● What you will do
1. According to the report on Singapore's contact-tracing data, when will the legislation be introduced?
2. Extend the news report on Singapore's contact-tracing data legislation, starting after its last sentence.

Singapore to legislate on contact-trace data use for crimes

About 25 per cent of Singapore residents have downloaded the TraceTogether app. ST PHOTO: MARK CHEONG. Sketched by the Pan Pacific Agency.

SINGAPORE, Jan 9, 2021, Bloomberg. Singapore’s government plans to create urgent legislation to formalize the use of virus contact-tracing data in investigations of serious crimes, Bloomberg reported.

Legislation will be introduced in the next sitting of parliament in February to limit the use of the data to probes of seven categories of serious crimes, the Smart Nation and Digital Government Office said in a statement Friday. Those will include murder, terrorism, kidnapping and serious sexual offences, it said.

The move comes amid concerns over privacy issues in the city-state’s TraceTogether contact-tracing program designed to help contain the spread of the coronavirus.

“We acknowledge our error in not stating that data from TraceTogether is not exempt from the Criminal Procedure Code,” the office said.

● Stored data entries
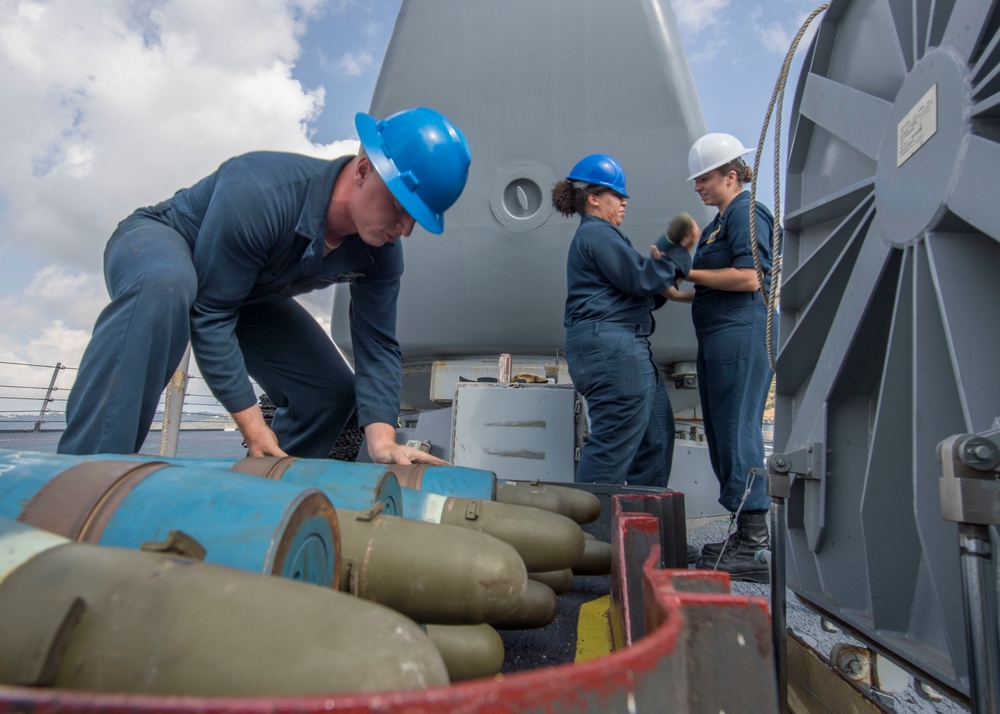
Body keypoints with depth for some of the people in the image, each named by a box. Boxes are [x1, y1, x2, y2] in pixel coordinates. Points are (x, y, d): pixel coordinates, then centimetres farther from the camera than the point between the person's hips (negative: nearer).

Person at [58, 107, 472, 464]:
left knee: (333, 391, -4)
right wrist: (253, 429, -32)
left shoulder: (382, 253, -20)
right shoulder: (260, 192, -38)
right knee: (166, 286, -43)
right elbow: (209, 316, -34)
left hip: (248, 296, 6)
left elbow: (377, 345, -19)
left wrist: (382, 441, -32)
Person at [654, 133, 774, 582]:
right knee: (722, 434, 10)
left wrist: (687, 272, -11)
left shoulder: (746, 213, -4)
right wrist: (675, 292, 15)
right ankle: (747, 534, 20)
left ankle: (752, 549, -3)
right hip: (720, 338, 10)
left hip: (742, 334, -10)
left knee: (738, 432, -10)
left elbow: (748, 278, -17)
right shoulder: (721, 220, 24)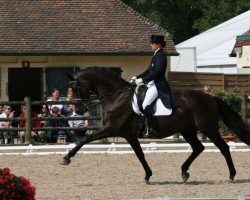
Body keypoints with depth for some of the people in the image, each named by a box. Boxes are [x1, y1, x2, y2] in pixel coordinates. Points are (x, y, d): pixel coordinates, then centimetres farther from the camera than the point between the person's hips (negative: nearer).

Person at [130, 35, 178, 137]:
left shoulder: (161, 55, -13)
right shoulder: (156, 55, 18)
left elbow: (156, 72, -21)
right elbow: (149, 70, 23)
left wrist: (143, 80, -23)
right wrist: (137, 77, 14)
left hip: (158, 85, -11)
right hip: (153, 84, 11)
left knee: (146, 104, -25)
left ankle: (152, 129, -25)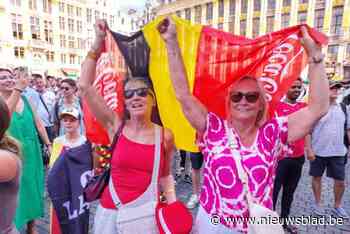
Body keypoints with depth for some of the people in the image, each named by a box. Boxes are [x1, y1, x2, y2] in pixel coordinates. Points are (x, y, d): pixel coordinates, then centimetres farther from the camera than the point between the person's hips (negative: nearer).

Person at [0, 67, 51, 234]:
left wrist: (48, 144, 8)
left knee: (32, 187, 17)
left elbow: (38, 123, 10)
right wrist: (18, 90, -43)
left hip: (31, 152, 5)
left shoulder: (25, 99, 3)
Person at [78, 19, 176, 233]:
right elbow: (85, 86, -14)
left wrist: (172, 204, -6)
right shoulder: (116, 126, -8)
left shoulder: (165, 136, -7)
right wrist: (99, 41, -13)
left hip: (146, 215, -1)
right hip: (110, 212, 1)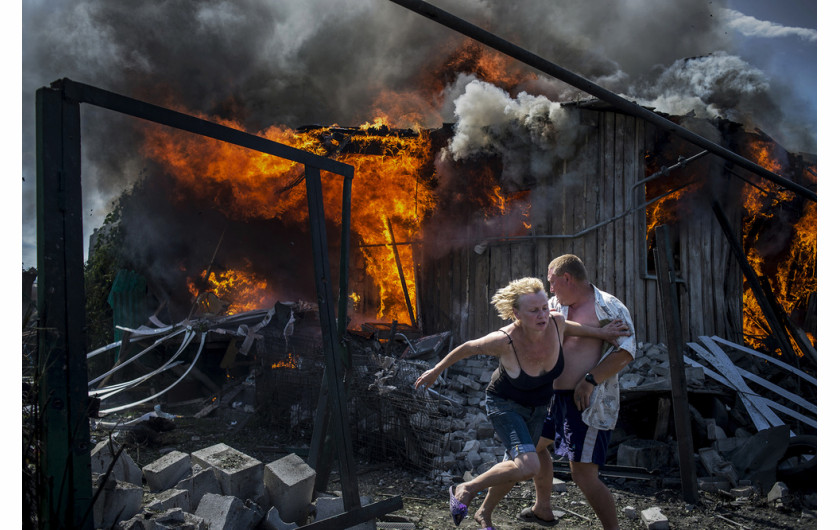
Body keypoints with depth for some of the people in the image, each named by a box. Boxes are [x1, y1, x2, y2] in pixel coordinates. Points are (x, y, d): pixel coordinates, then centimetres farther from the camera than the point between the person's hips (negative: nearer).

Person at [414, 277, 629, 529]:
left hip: (537, 408, 6)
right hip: (504, 404, -6)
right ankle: (465, 490, -5)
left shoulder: (556, 323, -24)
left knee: (513, 465, 21)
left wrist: (601, 332, -1)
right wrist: (436, 371, -6)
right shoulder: (505, 340, -35)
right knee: (529, 466, -26)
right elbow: (467, 348, -17)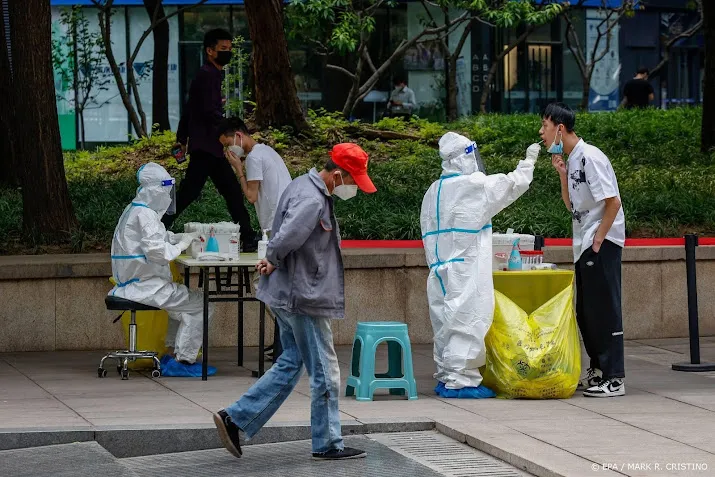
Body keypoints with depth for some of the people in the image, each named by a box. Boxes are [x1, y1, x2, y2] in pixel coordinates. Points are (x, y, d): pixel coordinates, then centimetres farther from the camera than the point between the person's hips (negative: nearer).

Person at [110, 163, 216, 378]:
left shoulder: (134, 210, 16)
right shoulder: (145, 215, -17)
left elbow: (159, 238, 24)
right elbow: (157, 251, -27)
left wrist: (184, 238, 8)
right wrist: (180, 246, -11)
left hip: (134, 283, 11)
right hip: (145, 285, -11)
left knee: (183, 301, 27)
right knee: (199, 304, -8)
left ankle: (173, 355, 22)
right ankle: (184, 360, -7)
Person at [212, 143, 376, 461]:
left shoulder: (304, 186, 10)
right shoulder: (311, 200, -23)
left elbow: (285, 238, 17)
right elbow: (285, 239, -35)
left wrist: (273, 261, -1)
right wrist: (273, 262, -14)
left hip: (288, 295, 10)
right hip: (304, 298, -10)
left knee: (290, 364, 17)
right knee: (325, 373, 2)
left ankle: (235, 418, 14)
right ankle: (328, 444, 13)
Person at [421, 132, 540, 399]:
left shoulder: (433, 192, 12)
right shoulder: (474, 186, -11)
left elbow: (428, 233, 15)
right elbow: (512, 185, -1)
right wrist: (529, 161, 14)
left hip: (441, 269, 8)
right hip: (467, 270, -8)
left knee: (445, 322, 12)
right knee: (467, 322, -6)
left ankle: (445, 377, 17)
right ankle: (460, 380, -8)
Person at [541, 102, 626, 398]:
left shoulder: (590, 157, -16)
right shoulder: (572, 160, 12)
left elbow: (613, 202, -20)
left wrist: (598, 239, -18)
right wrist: (562, 173, 5)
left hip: (602, 243, -10)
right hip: (583, 244, 10)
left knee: (604, 308, -8)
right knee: (585, 310, 15)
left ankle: (614, 378, -5)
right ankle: (598, 369, 26)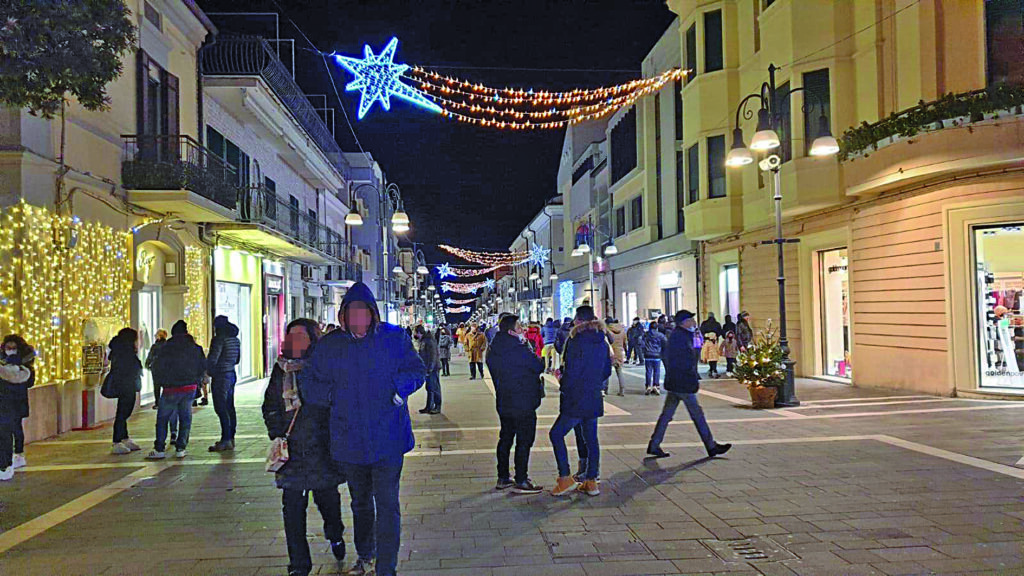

● Task-by-task outputs
1. In the next sitting of parliament in February.

2.
TraceTogether is being used by 78% of Singapore’s population. According to its website, the program does not collect data about individual GPS locations, Wifi or mobile networks being used. But a clause about data being only used to contact trace people exposed to the coronavirus was removed and replaced with a statement noting that police “can obtain any data, including TraceTogether data, for criminal investigations.”

“The government was unequivocal last year that the data would only be used for contract tracing and public health,” said Phil Robertson, deputy Asia director of Human Rights Watch. It should “return to the original purpose of TraceTogether by firewalling that program’s data from police, prosecutors, and the criminal justice system,” he said.

Gerald Giam, a lawmaker for the opposition Workers’ Party, posted this week on Facebook that it’s “ill-advised” that the government hasn’t ruled out the use of TraceTogether data for criminal investigations.

“It is not in the public interest to completely deny the Police access to such data, when the safety of the public or the proper conduct of justice is at stake,” the office said in the statement. The country has already used it to investigate a murder case.